---- SOURCE DATA

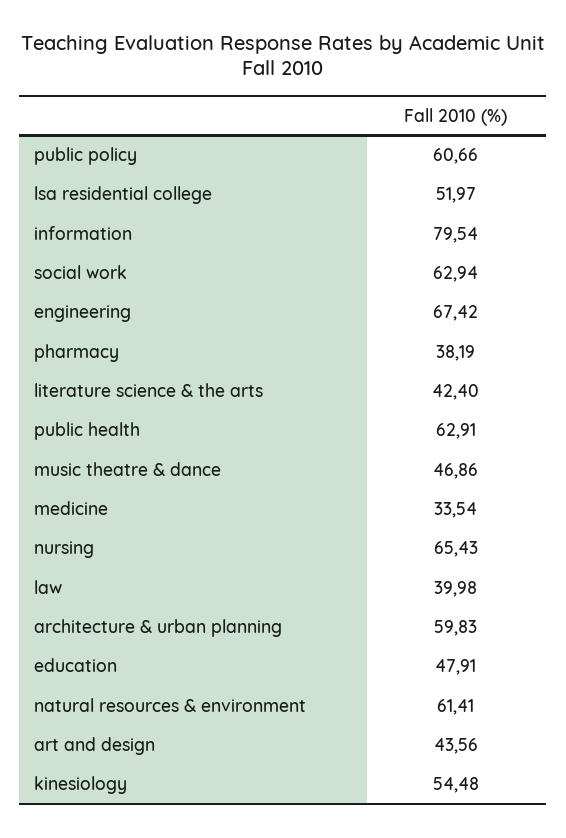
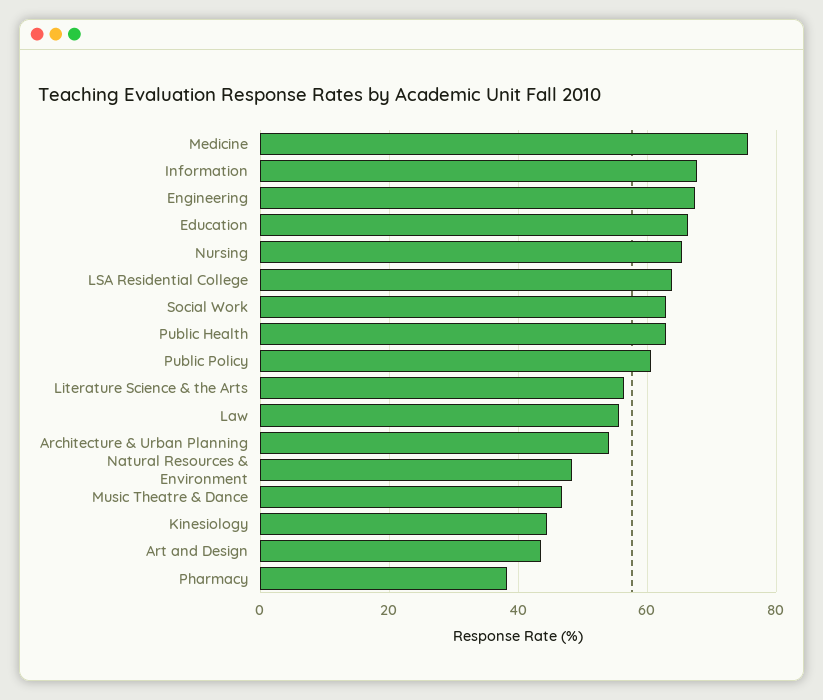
lsa residential college: 51.97 -> 64
information: 79.54 -> 68
literature science & the arts: 42.4 -> 56
medicine: 33.54 -> 76
law: 39.98 -> 56
architecture & urban planning: 59.83 -> 54
education: 47.91 -> 66
natural resources & environment: 61.41 -> 48
kinesiology: 54.48 -> 44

--------

PROBLEM TO WORK ON:
Each line from the one containing "law: 39.98 -> 56" down to the last line of the material above is to be transcribed exactly, with nothing else included.

SOLUTION FOR THIS PROBLEM:
law: 39.98 -> 56
architecture & urban planning: 59.83 -> 54
education: 47.91 -> 66
natural resources & environment: 61.41 -> 48
kinesiology: 54.48 -> 44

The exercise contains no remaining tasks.